Please copy out the listing below, swapping "corvette" for "roadster" and changing nothing else. Leave the pictures out.

(Beginning of INPUT FOR THIS TASK)

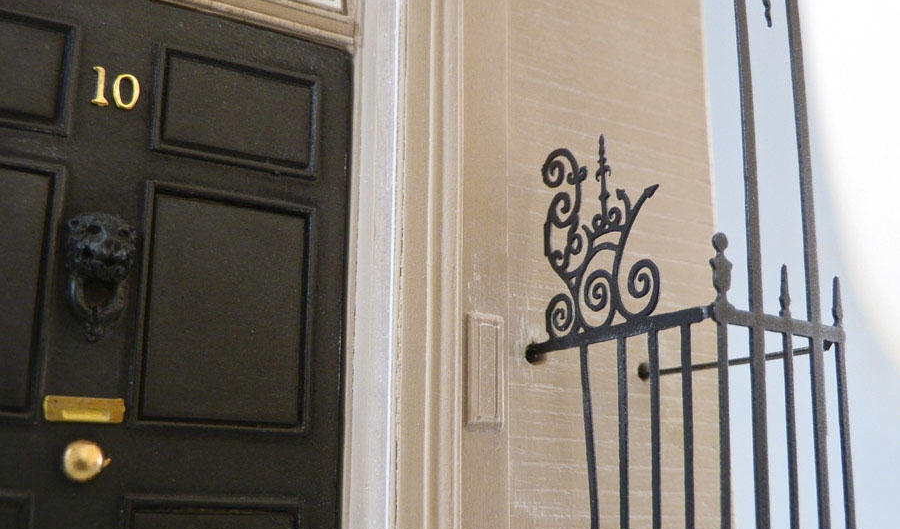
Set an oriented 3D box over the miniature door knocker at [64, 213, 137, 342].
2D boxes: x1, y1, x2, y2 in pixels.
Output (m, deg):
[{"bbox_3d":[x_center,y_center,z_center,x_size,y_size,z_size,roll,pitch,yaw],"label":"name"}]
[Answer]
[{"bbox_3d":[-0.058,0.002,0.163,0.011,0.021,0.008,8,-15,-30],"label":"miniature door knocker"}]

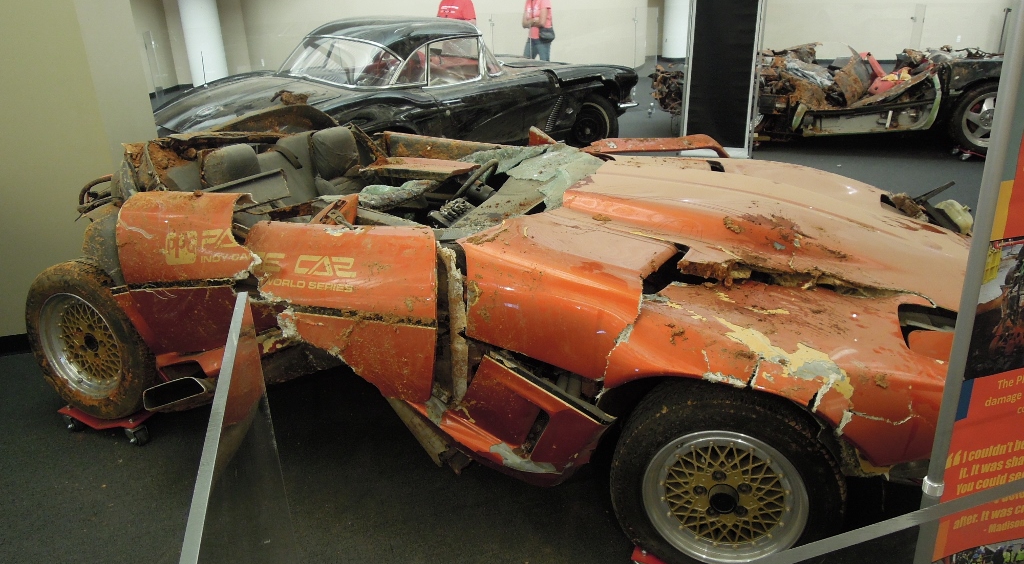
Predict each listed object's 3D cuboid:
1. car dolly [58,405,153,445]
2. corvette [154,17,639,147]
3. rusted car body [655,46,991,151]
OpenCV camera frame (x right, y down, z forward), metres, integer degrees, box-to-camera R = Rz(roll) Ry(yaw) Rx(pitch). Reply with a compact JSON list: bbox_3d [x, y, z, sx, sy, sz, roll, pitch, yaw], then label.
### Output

(End of INPUT FOR THIS TASK)

__ANSWER TO THIS PROBLEM__
Set an oriented 3D box over the miniature door knocker at [64, 213, 137, 342].
2D boxes: x1, y1, x2, y2 in pixels.
Output (m, deg):
[{"bbox_3d":[x_center,y_center,z_center,x_size,y_size,z_size,roll,pitch,yaw],"label":"name"}]
[Answer]
[{"bbox_3d":[-0.058,0.002,0.163,0.011,0.021,0.008,8,-15,-30],"label":"miniature door knocker"}]

Predict each listed object's 3D cuboid:
1. car dolly [58,405,153,445]
2. roadster [154,17,639,147]
3. rusted car body [655,46,991,151]
OpenCV camera frame (x right, y down, z forward), metres, integer degrees, box-to-camera R = Rz(roll) Ry(yaw) Rx(pitch). Reply with a compact JSON list: bbox_3d [x, y, z, sx, sy, sz, roll, pitch, yaw], then label.
### Output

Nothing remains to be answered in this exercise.